Copy all lines below that use the word "tables".

Saved entries:
──────────────────────────────

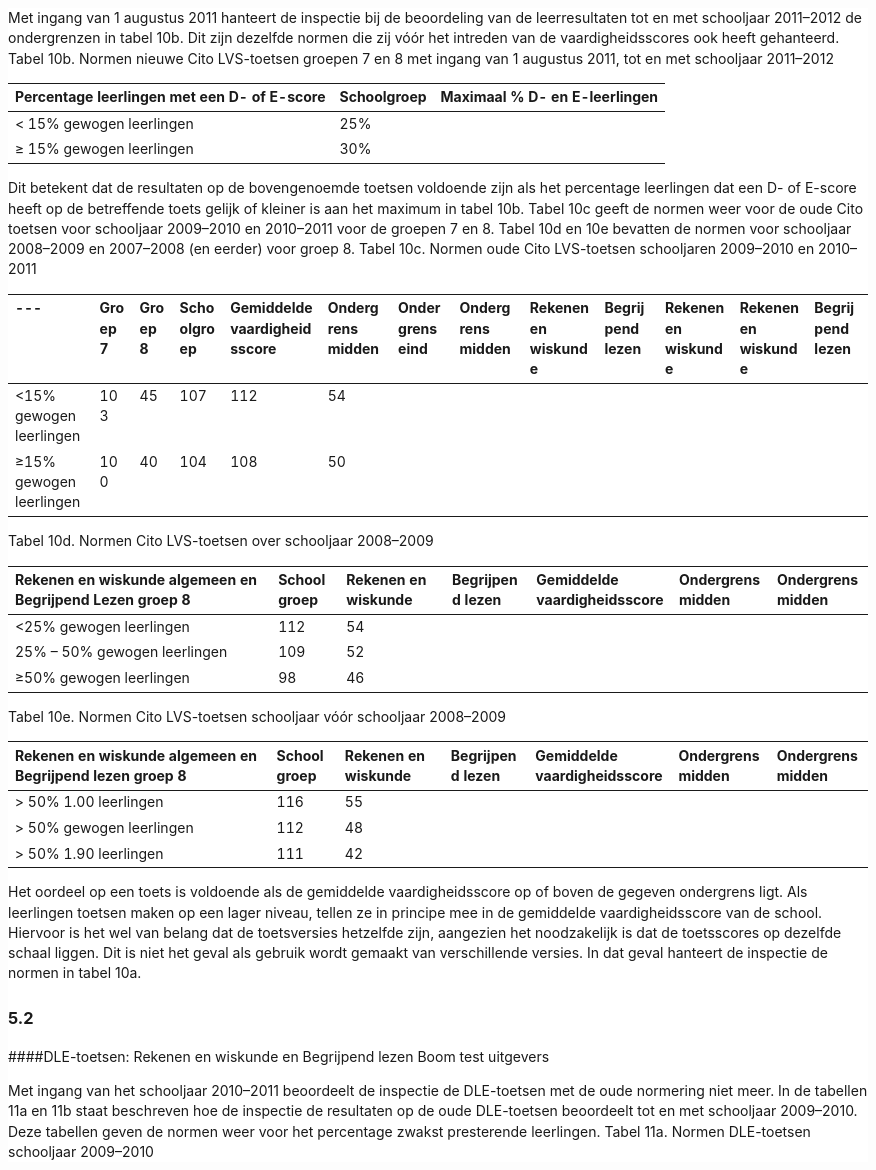 Met ingang van 1 augustus 2011 hanteert de inspectie bij de beoordeling van de leerresultaten tot en met schooljaar 2011–2012 de ondergrenzen in tabel 10b. Dit zijn dezelfde normen die zij vóór het intreden van de vaardigheidsscores ook heeft gehanteerd. Tabel 10b. Normen nieuwe Cito LVS-toetsen groepen 7 en 8 met ingang van 1 augustus 2011, tot en met schooljaar 2011–2012 

| Percentage leerlingen met een D- of E-score  | Schoolgroep  | Maximaal % D- en E-leerlingen  |
|:---|:---|:---|
| < 15% gewogen leerlingen  | 25%  |
| ≥ 15% gewogen leerlingen  | 30%  |

Dit betekent dat de resultaten op de bovengenoemde toetsen voldoende zijn als het percentage leerlingen dat een D- of E-score heeft op de betreffende toets gelijk of kleiner is aan het maximum in tabel 10b. Tabel 10c geeft de normen weer voor de oude Cito toetsen voor schooljaar 2009–2010 en 2010–2011 voor de groepen 7 en 8. Tabel 10d en 10e bevatten de normen voor schooljaar 2008–2009 en 2007–2008 (en eerder) voor groep 8.  Tabel 10c. Normen oude Cito LVS-toetsen schooljaren 2009–2010 en 2010–2011 

|--- | Groep 7  | Groep 8  | Schoolgroep  | Gemiddelde vaardigheidsscore  | Ondergrens midden  | Ondergrens eind  | Ondergrens midden  | Rekenen en wiskunde  | Begrijpend lezen  | Rekenen en wiskunde  | Rekenen en wiskunde  | Begrijpend lezen  |
|:---|:---|:---|:---|:---|:---|:---|:---|:---|:---|:---|:---|:---|
| <15% gewogen leerlingen  | 103  | 45  | 107  | 112  | 54  |
| ≥15% gewogen leerlingen  | 100  | 40  | 104  | 108  | 50  |

Tabel 10d. Normen Cito LVS-toetsen over schooljaar 2008–2009 

| Rekenen en wiskunde algemeen en Begrijpend Lezen  groep 8  | Schoolgroep  | Rekenen en wiskunde  | Begrijpend lezen  | Gemiddelde vaardigheidsscore  | Ondergrens midden  | Ondergrens midden  |
|:---|:---|:---|:---|:---|:---|:---|
| <25% gewogen leerlingen  | 112  | 54  |
| 25% – 50% gewogen leerlingen  | 109  | 52  |
| ≥50% gewogen leerlingen  | 98  | 46  |

Tabel 10e. Normen Cito LVS-toetsen schooljaar vóór schooljaar 2008–2009 

| Rekenen en wiskunde algemeen en Begrijpend lezen  groep 8  | Schoolgroep  | Rekenen en wiskunde  | Begrijpend lezen  | Gemiddelde vaardigheidsscore  | Ondergrens midden  | Ondergrens midden  |
|:---|:---|:---|:---|:---|:---|:---|
| > 50% 1.00 leerlingen  | 116  | 55  |
| > 50% gewogen leerlingen  | 112  | 48  |
| > 50% 1.90 leerlingen  | 111  | 42  |

Het oordeel op een toets is voldoende als de gemiddelde vaardigheidsscore op of boven de gegeven ondergrens ligt. Als leerlingen toetsen maken op een lager niveau, tellen ze in principe mee in de gemiddelde vaardigheidsscore van de school. Hiervoor is het wel van belang dat de toetsversies hetzelfde zijn, aangezien het noodzakelijk is dat de toetsscores op dezelfde schaal liggen. Dit is niet het geval als gebruik wordt gemaakt van verschillende versies. In dat geval hanteert de inspectie de normen in tabel 10a.

### 5.2  

####DLE-toetsen: Rekenen en wiskunde en Begrijpend lezen Boom test uitgevers

Met ingang van het schooljaar 2010–2011 beoordeelt de inspectie de DLE-toetsen met de oude normering niet meer. In de tabellen 11a en 11b staat beschreven hoe de inspectie de resultaten op de oude DLE-toetsen beoordeelt tot en met schooljaar 2009–2010. Deze tabellen geven de normen weer voor het percentage zwakst presterende leerlingen.  Tabel 11a. Normen DLE-toetsen schooljaar 2009–2010 
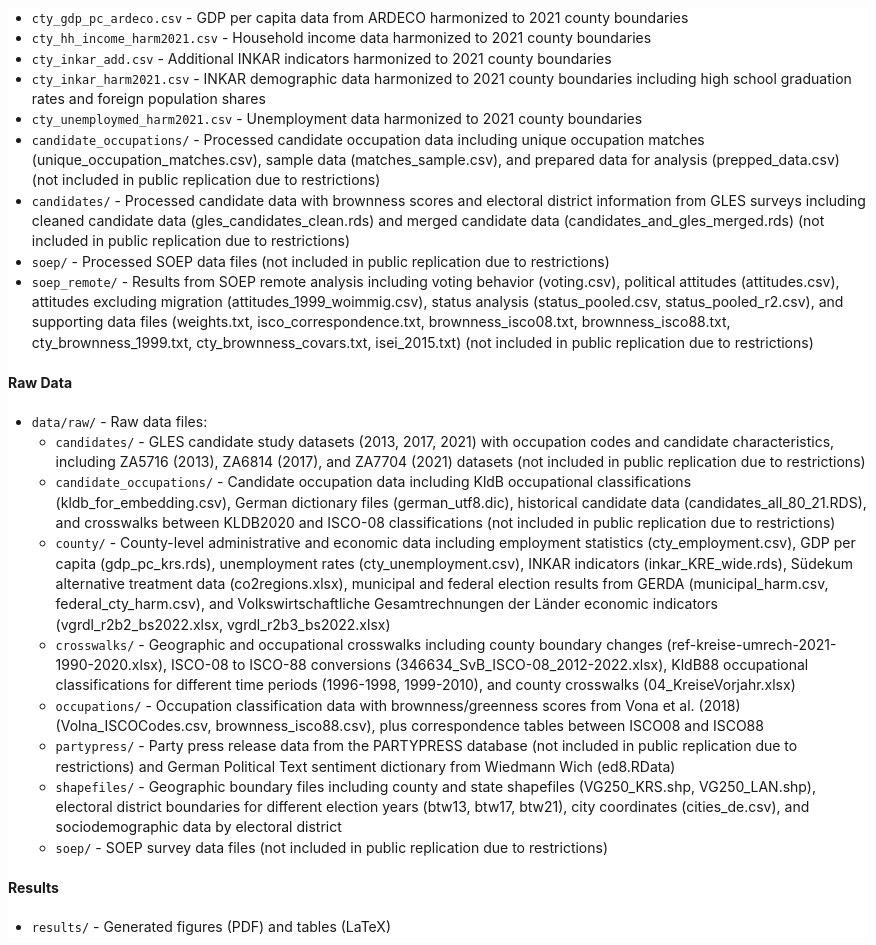   - `cty_gdp_pc_ardeco.csv` - GDP per capita data from ARDECO harmonized to 2021 county boundaries
  - `cty_hh_income_harm2021.csv` - Household income data harmonized to 2021 county boundaries
  - `cty_inkar_add.csv` - Additional INKAR indicators harmonized to 2021 county boundaries
  - `cty_inkar_harm2021.csv` - INKAR demographic data harmonized to 2021 county boundaries including high school graduation rates and foreign population shares
  - `cty_unemploymed_harm2021.csv` - Unemployment data harmonized to 2021 county boundaries
  - `candidate_occupations/` - Processed candidate occupation data including unique occupation matches (unique_occupation_matches.csv), sample data (matches_sample.csv), and prepared data for analysis (prepped_data.csv) (not included in public replication due to restrictions)
  - `candidates/` - Processed candidate data with brownness scores and electoral district information from GLES surveys including cleaned candidate data (gles_candidates_clean.rds) and merged candidate data (candidates_and_gles_merged.rds) (not included in public replication due to restrictions)
  - `soep/` - Processed SOEP data files (not included in public replication due to restrictions)
  - `soep_remote/` - Results from SOEP remote analysis including voting behavior (voting.csv), political attitudes (attitudes.csv), attitudes excluding migration (attitudes_1999_woimmig.csv), status analysis (status_pooled.csv, status_pooled_r2.csv), and supporting data files (weights.txt, isco_correspondence.txt, brownness_isco08.txt, brownness_isco88.txt, cty_brownness_1999.txt, cty_brownness_covars.txt, isei_2015.txt) (not included in public replication due to restrictions)

  
#### Raw Data
- `data/raw/` - Raw data files:
  - `candidates/` - GLES candidate study datasets (2013, 2017, 2021) with occupation codes and candidate characteristics, including ZA5716 (2013), ZA6814 (2017), and ZA7704 (2021) datasets (not included in public replication due to restrictions)
  - `candidate_occupations/` - Candidate occupation data including KldB occupational classifications (kldb_for_embedding.csv), German dictionary files (german_utf8.dic), historical candidate data (candidates_all_80_21.RDS), and crosswalks between KLDB2020 and ISCO-08 classifications (not included in public replication due to restrictions)
  - `county/` - County-level administrative and economic data including employment statistics (cty_employment.csv), GDP per capita (gdp_pc_krs.rds), unemployment rates (cty_unemployment.csv), INKAR indicators (inkar_KRE_wide.rds), Südekum alternative treatment data (co2regions.xlsx), municipal and federal election results from GERDA (municipal_harm.csv, federal_cty_harm.csv), and Volkswirtschaftliche Gesamtrechnungen der Länder economic indicators (vgrdl_r2b2_bs2022.xlsx, vgrdl_r2b3_bs2022.xlsx)
  - `crosswalks/` - Geographic and occupational crosswalks including county boundary changes (ref-kreise-umrech-2021-1990-2020.xlsx), ISCO-08 to ISCO-88 conversions (346634_SvB_ISCO-08_2012-2022.xlsx), KldB88 occupational classifications for different time periods (1996-1998, 1999-2010), and county crosswalks (04_KreiseVorjahr.xlsx)
  - `occupations/` - Occupation classification data with brownness/greenness scores from Vona et al. (2018) (Volna_ISCOCodes.csv, brownness_isco88.csv), plus correspondence tables between ISCO08 and ISCO88
  - `partypress/` - Party press release data from the PARTYPRESS database (not included in public replication due to restrictions) and German Political Text sentiment dictionary from Wiedmann Wich (ed8.RData)
  - `shapefiles/` - Geographic boundary files including county and state shapefiles (VG250_KRS.shp, VG250_LAN.shp), electoral district boundaries for different election years (btw13, btw17, btw21), city coordinates (cities_de.csv), and sociodemographic data by electoral district
  - `soep/` - SOEP survey data files (not included in public replication due to restrictions)

#### Results
- `results/` - Generated figures (PDF) and tables (LaTeX)
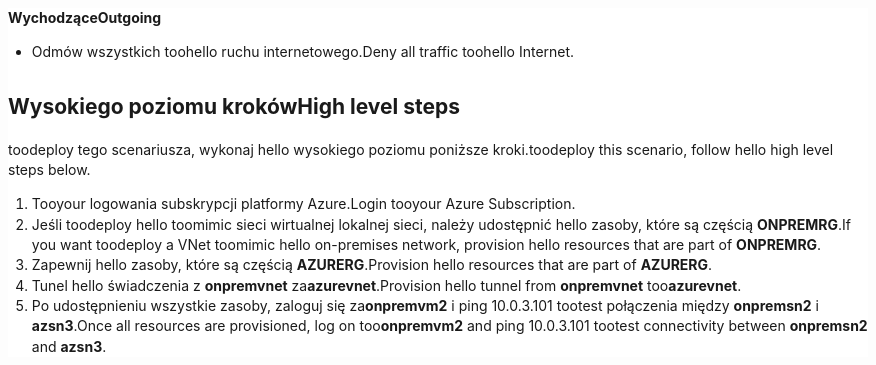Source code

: <span data-ttu-id="b9d75-272">**Wychodzące**</span><span class="sxs-lookup"><span data-stu-id="b9d75-272">**Outgoing**</span></span>

* <span data-ttu-id="b9d75-273">Odmów wszystkich toohello ruchu internetowego.</span><span class="sxs-lookup"><span data-stu-id="b9d75-273">Deny all traffic toohello Internet.</span></span>

## <a name="high-level-steps"></a><span data-ttu-id="b9d75-274">Wysokiego poziomu kroków</span><span class="sxs-lookup"><span data-stu-id="b9d75-274">High level steps</span></span>
<span data-ttu-id="b9d75-275">toodeploy tego scenariusza, wykonaj hello wysokiego poziomu poniższe kroki.</span><span class="sxs-lookup"><span data-stu-id="b9d75-275">toodeploy this scenario, follow hello high level steps below.</span></span>

1. <span data-ttu-id="b9d75-276">Tooyour logowania subskrypcji platformy Azure.</span><span class="sxs-lookup"><span data-stu-id="b9d75-276">Login tooyour Azure Subscription.</span></span>
2. <span data-ttu-id="b9d75-277">Jeśli toodeploy hello toomimic sieci wirtualnej lokalnej sieci, należy udostępnić hello zasoby, które są częścią **ONPREMRG**.</span><span class="sxs-lookup"><span data-stu-id="b9d75-277">If you want toodeploy a VNet toomimic hello on-premises network, provision hello resources that are part of **ONPREMRG**.</span></span>
3. <span data-ttu-id="b9d75-278">Zapewnij hello zasoby, które są częścią **AZURERG**.</span><span class="sxs-lookup"><span data-stu-id="b9d75-278">Provision hello resources that are part of **AZURERG**.</span></span>
4. <span data-ttu-id="b9d75-279">Tunel hello świadczenia z **onpremvnet** za**azurevnet**.</span><span class="sxs-lookup"><span data-stu-id="b9d75-279">Provision hello tunnel from **onpremvnet** too**azurevnet**.</span></span>
5. <span data-ttu-id="b9d75-280">Po udostępnieniu wszystkie zasoby, zaloguj się za**onpremvm2** i ping 10.0.3.101 tootest połączenia między **onpremsn2** i **azsn3**.</span><span class="sxs-lookup"><span data-stu-id="b9d75-280">Once all resources are provisioned, log on too**onpremvm2** and ping 10.0.3.101 tootest connectivity between **onpremsn2** and **azsn3**.</span></span>

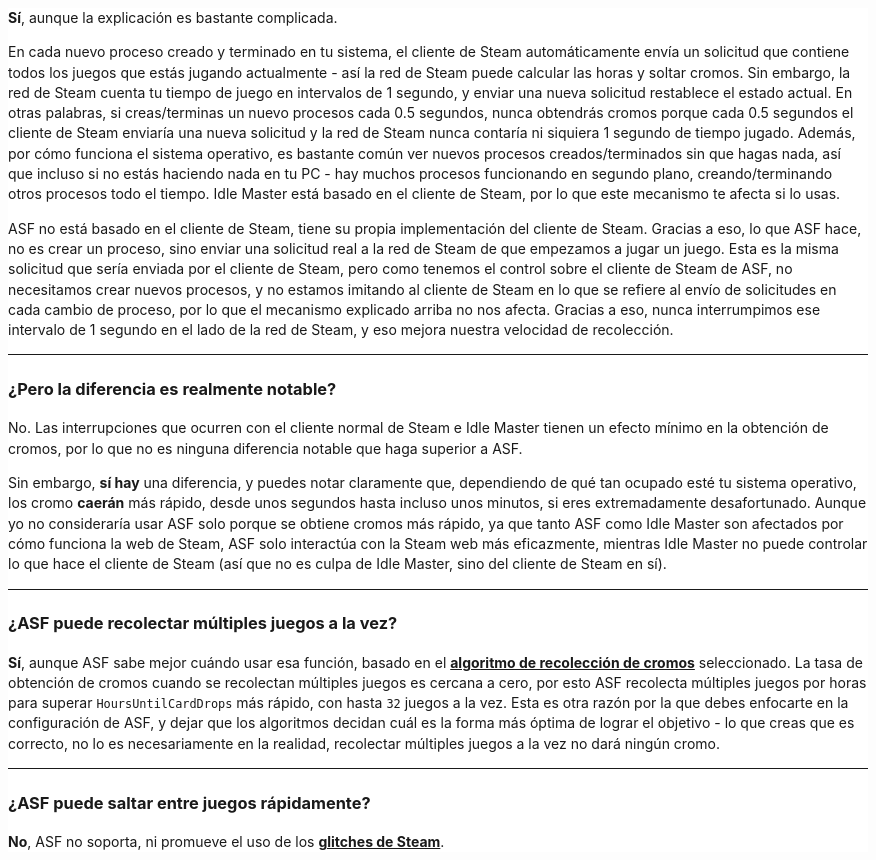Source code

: **Sí**, aunque la explicación es bastante complicada.

En cada nuevo proceso creado y terminado en tu sistema, el cliente de Steam automáticamente envía un solicitud que contiene todos los juegos que estás jugando actualmente - así la red de Steam puede calcular las horas y soltar cromos. Sin embargo, la red de Steam cuenta tu tiempo de juego en intervalos de 1 segundo, y enviar una nueva solicitud restablece el estado actual. En otras palabras, si creas/terminas un nuevo procesos cada 0.5 segundos, nunca obtendrás cromos porque cada 0.5 segundos el cliente de Steam enviaría una nueva solicitud y la red de Steam nunca contaría ni siquiera 1 segundo de tiempo jugado. Además, por cómo funciona el sistema operativo, es bastante común ver nuevos procesos creados/terminados sin que hagas nada, así que incluso si no estás haciendo nada en tu PC - hay muchos procesos funcionando en segundo plano, creando/terminando otros procesos todo el tiempo. Idle Master está basado en el cliente de Steam, por lo que este mecanismo te afecta si lo usas.

ASF no está basado en el cliente de Steam, tiene su propia implementación del cliente de Steam. Gracias a eso, lo que ASF hace, no es crear un proceso, sino enviar una solicitud real a la red de Steam de que empezamos a jugar un juego. Esta es la misma solicitud que sería enviada por el cliente de Steam, pero como tenemos el control sobre el cliente de Steam de ASF, no necesitamos crear nuevos procesos, y no estamos imitando al cliente de Steam en lo que se refiere al envío de solicitudes en cada cambio de proceso, por lo que el mecanismo explicado arriba no nos afecta. Gracias a eso, nunca interrumpimos ese intervalo de 1 segundo en el lado de la red de Steam, y eso mejora nuestra velocidad de recolección.

* * *

### ¿Pero la diferencia es realmente notable?

No. Las interrupciones que ocurren con el cliente normal de Steam e Idle Master tienen un efecto mínimo en la obtención de cromos, por lo que no es ninguna diferencia notable que haga superior a ASF.

Sin embargo, **sí hay** una diferencia, y puedes notar claramente que, dependiendo de qué tan ocupado esté tu sistema operativo, los cromo **caerán** más rápido, desde unos segundos hasta incluso unos minutos, si eres extremadamente desafortunado. Aunque yo no consideraría usar ASF solo porque se obtiene cromos más rápido, ya que tanto ASF como Idle Master son afectados por cómo funciona la web de Steam, ASF solo interactúa con la Steam web más eficazmente, mientras Idle Master no puede controlar lo que hace el cliente de Steam (así que no es culpa de Idle Master, sino del cliente de Steam en sí).

* * *

### ¿ASF puede recolectar múltiples juegos a la vez?

**Sí**, aunque ASF sabe mejor cuándo usar esa función, basado en el **[algoritmo de recolección de cromos](https://github.com/JustArchiNET/ArchiSteamFarm/wiki/Performance)** seleccionado. La tasa de obtención de cromos cuando se recolectan múltiples juegos es cercana a cero, por esto ASF recolecta múltiples juegos por horas para superar `HoursUntilCardDrops` más rápido, con hasta `32` juegos a la vez. Esta es otra razón por la que debes enfocarte en la configuración de ASF, y dejar que los algoritmos decidan cuál es la forma más óptima de lograr el objetivo - lo que creas que es correcto, no lo es necesariamente en la realidad, recolectar múltiples juegos a la vez no dará ningún cromo.

* * *

### ¿ASF puede saltar entre juegos rápidamente?

**No**, ASF no soporta, ni promueve el uso de los **[glitches de Steam](https://github.com/JustArchiNET/ArchiSteamFarm/wiki/Performance#steam-glitches)**.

──────────────────────────────

** Solution to this task **
  - `occupations/` - Occupation classification data with brownness/greenness scores from Vona et al. (2018) (Volna_ISCOCodes.csv, brownness_isco88.csv), plus correspondence tables between ISCO08 and ISCO88
- `results/` - Generated figures (PDF) and tables (LaTeX)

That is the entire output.